Does $0\prec B \prec A$ imply $A^{-1}B \prec I$ Does $0\prec B \prec A$ imply $A^{-1}B \prec I$? 
I know:  


*

*$A,B$ are of the same size. 

*$A$, $B$ have strictly positive, real eigenvalues.  

*$A^{-1}B$ may not be symmetric since $A^{-1}$ and $B$ may not commute. 

*If $A$ and $B$ are simultaneous diagonalizable, this holds. This is because they have the same orthogonal eigenvectors. By diagonalization, we can prove this. 

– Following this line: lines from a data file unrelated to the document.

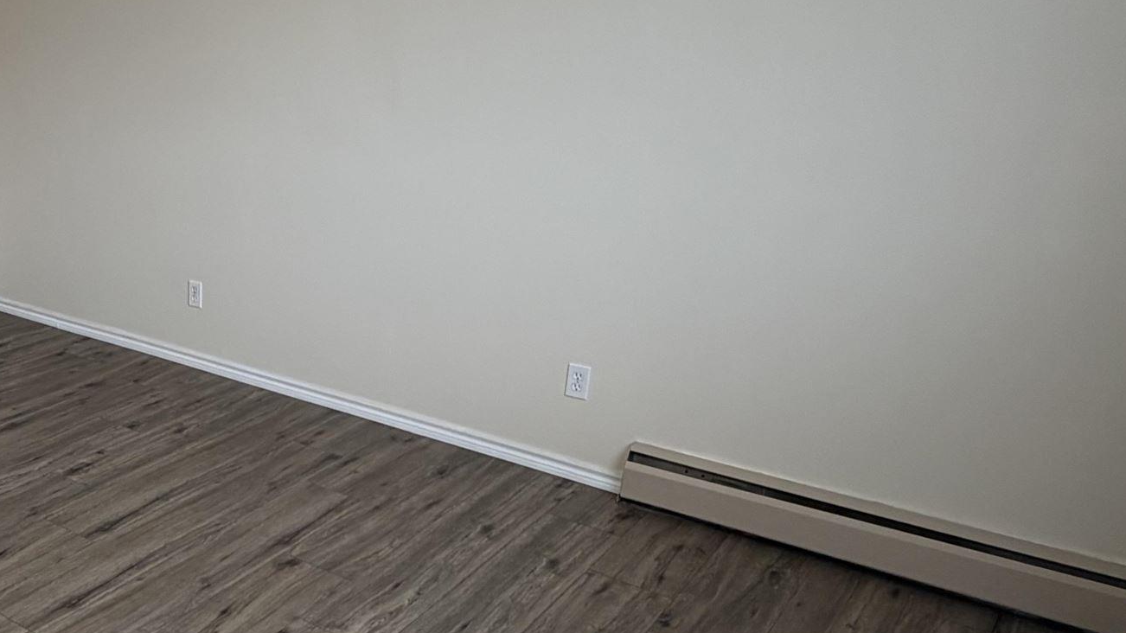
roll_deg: +1.0
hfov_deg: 48.3
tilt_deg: -21.6
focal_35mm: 36
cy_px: 382
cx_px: 72
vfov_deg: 32.7
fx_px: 1075
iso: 125
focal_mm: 2.22
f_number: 2.2
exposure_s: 1/121
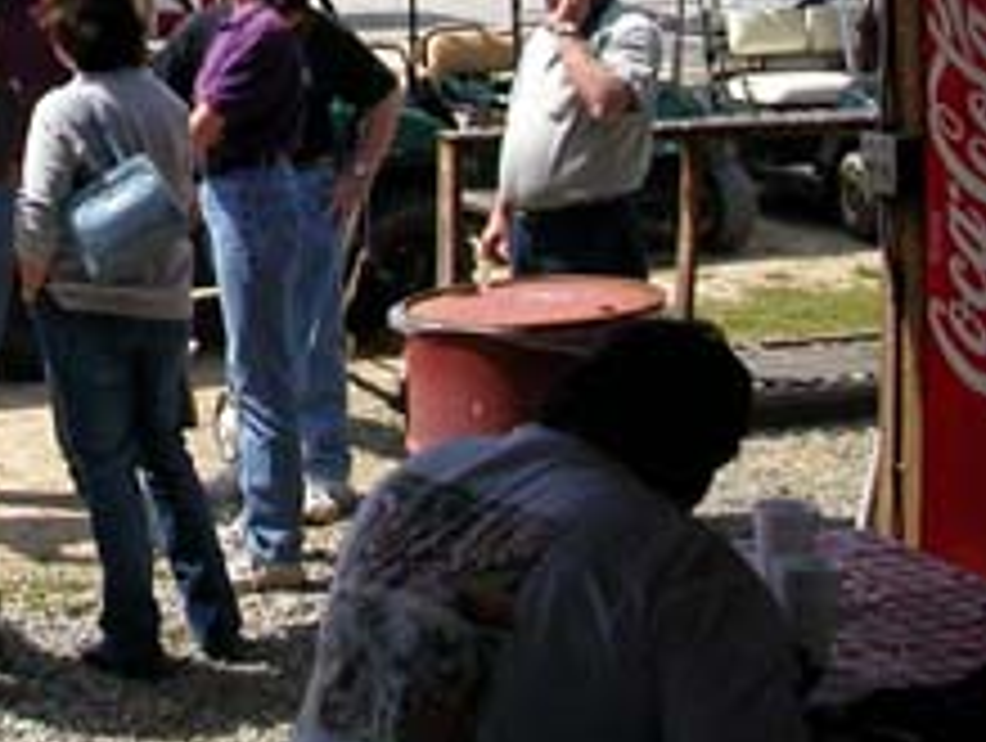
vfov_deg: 19.0
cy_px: 36
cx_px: -23
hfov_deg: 24.3
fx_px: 2168
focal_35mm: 76
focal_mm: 5.6
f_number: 4.5
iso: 100
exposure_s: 1/526
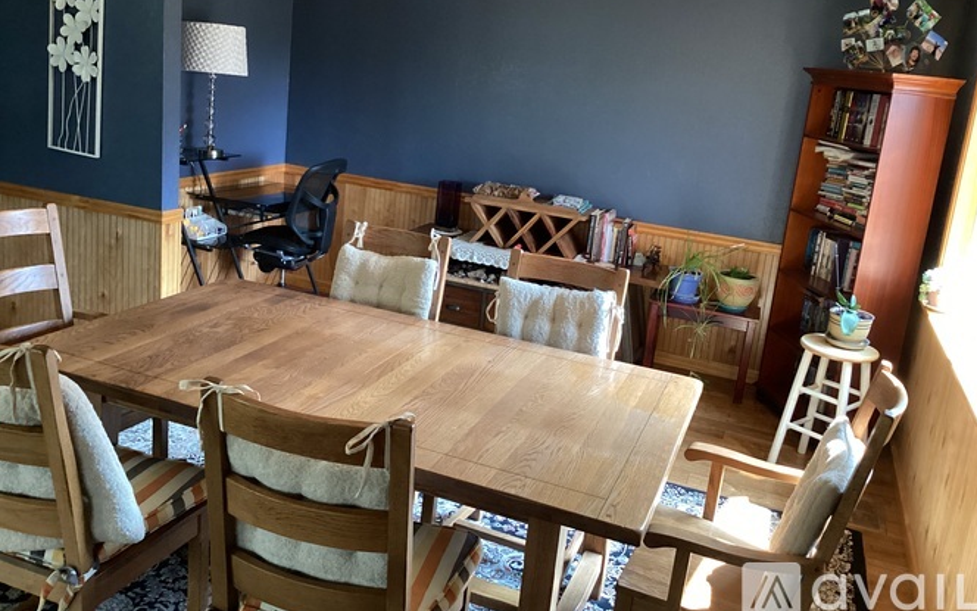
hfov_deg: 58.1
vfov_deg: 38.2
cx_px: 489
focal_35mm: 33
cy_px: 253
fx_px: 879
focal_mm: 3.3
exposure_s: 1/60
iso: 400
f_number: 2.4
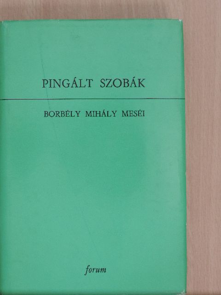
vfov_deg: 27.8
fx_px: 596
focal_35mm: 70
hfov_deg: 21.0
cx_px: 110
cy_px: 148
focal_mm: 12.4
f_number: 4.3
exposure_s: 1/15
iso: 450
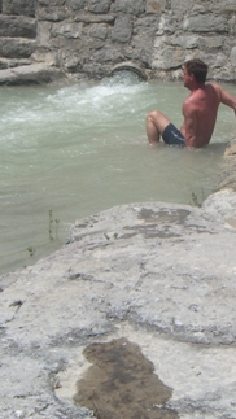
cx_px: 198
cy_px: 135
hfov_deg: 14.6
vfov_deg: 25.7
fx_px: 911
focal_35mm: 82
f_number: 8
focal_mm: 7.9
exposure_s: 1/320
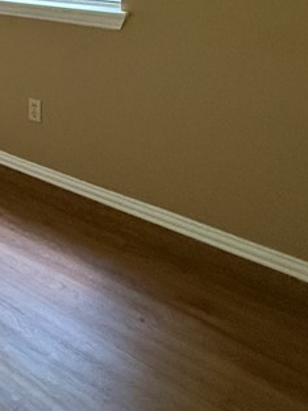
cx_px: -138
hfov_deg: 25.1
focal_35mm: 46
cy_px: 3
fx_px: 546
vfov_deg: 37.1
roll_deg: +0.9
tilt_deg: -6.4
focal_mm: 2.22
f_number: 2.2
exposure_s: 1/60
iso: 500
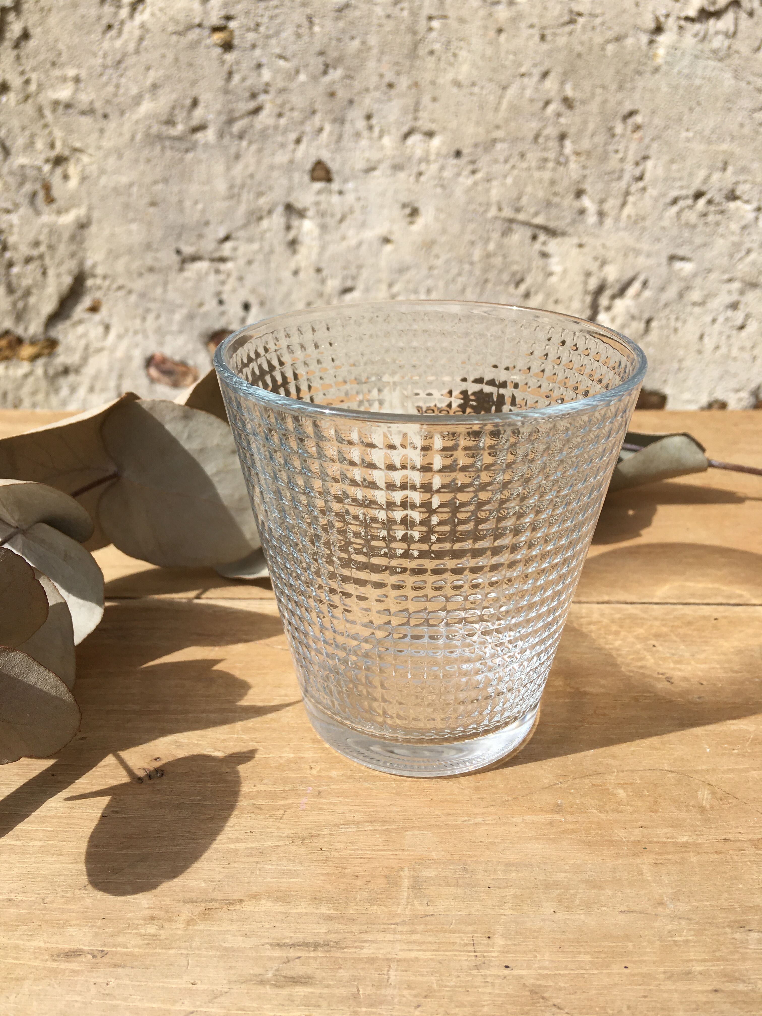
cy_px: 508
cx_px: 381
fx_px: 851
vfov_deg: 61.7
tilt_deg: -25.1
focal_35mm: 29
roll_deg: +0.0
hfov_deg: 48.2
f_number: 2.2
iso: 25
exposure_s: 1/1508
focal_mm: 4.15
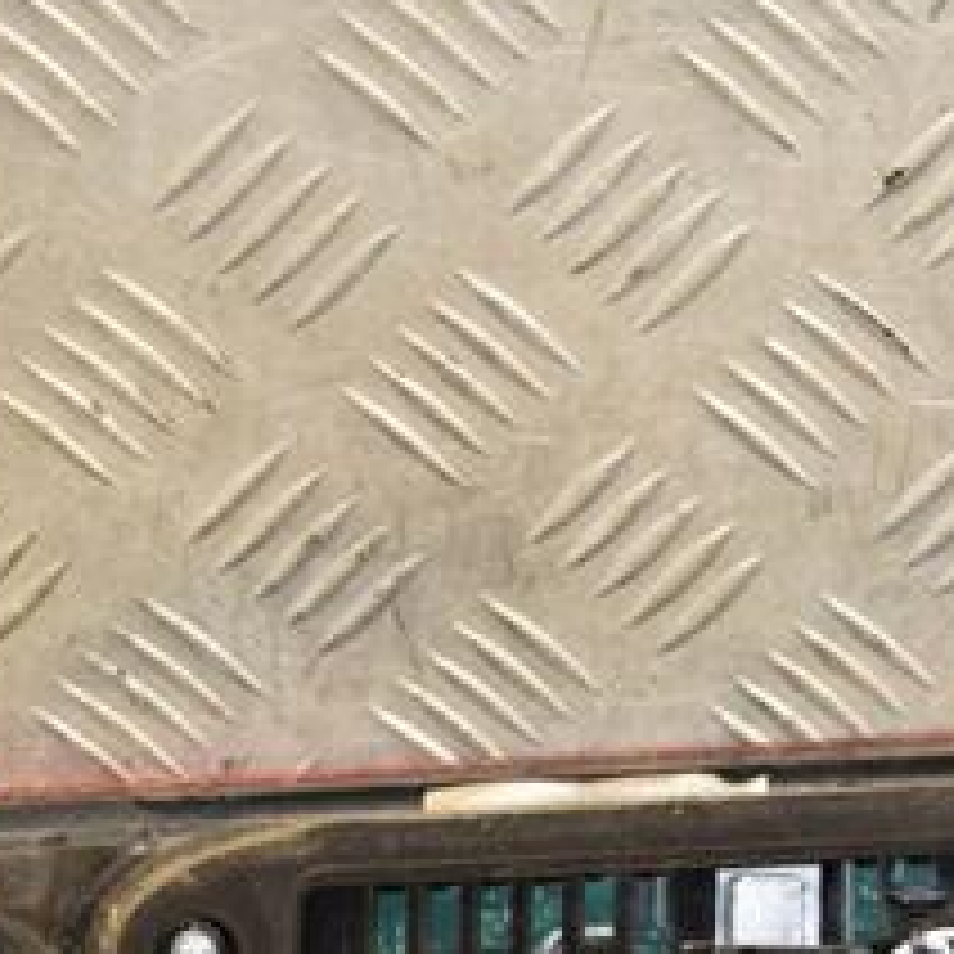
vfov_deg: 9.3
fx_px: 5862
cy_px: 850
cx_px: 999
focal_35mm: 188
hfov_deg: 9.2
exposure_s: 1/125
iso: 800
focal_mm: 52
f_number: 5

But even though $A^{-1}B$ is not symmetric, the definition for $M\prec N$ is that $$x^TMx < x^TNx, \forall x\in \mathbb{R}^n.$$ 
Does this condition hold?  
 A: We are given that $A, B, A-B$ are positive definite, and this also means $A^{-1}, B^{-1}$ are positive-definite. We want to show $I-A^{-1}B$ is positive definite. Note that:
$$I-A^{-1}B=A^{-1}(A-B)$$
Now, this is positive definite if and only if its symmetric part is positive definite, so we will instead look at its symmetric part:
$$\frac 1 2\left(A^{-1}(A-B)+(A-B)A^{-1}\right)$$
Now, based off this forum post, if we choose the following, we will find that the above expression is actually not positive-definite:
$$A^{-1}=\left[\begin{matrix}6 & 0 \\ 0 & 1\end{matrix}\right]$$
$$A-B=\left[\begin{matrix}1/12 & 1/24 \\ 1/24 & 1/24\end{matrix}\right]$$
Now, from these equations, we find:
$$A=\left[\begin{matrix}1/6 & 0 \\ 0 & 2\end{matrix}\right]$$
$$B=\left[\begin{matrix}1/12 & -1/24 \\ -1/24   & 47/24\end{matrix}\right]$$
Here, $A, B, A-B$ are all positive definite, but:
$$A^{-1}B=\left[\begin{matrix} 1/2 & -1/4 \\ -1/48 & 47/48\end{matrix}\right]$$
$$I-A^{-1}B=\left[\begin{matrix}1/2 & 1/4 \\ 1/48 & 1/48\end{matrix}\right]$$
and according to Wolfram Alpha, this matrix $I-A^{-1}B$ is not positive-definite. Thus, these choices of $A$ and $B$ are a counterexample to the theorem your question poses, so $0\prec B \prec A$ does not imply $A^{-1}B \prec I$.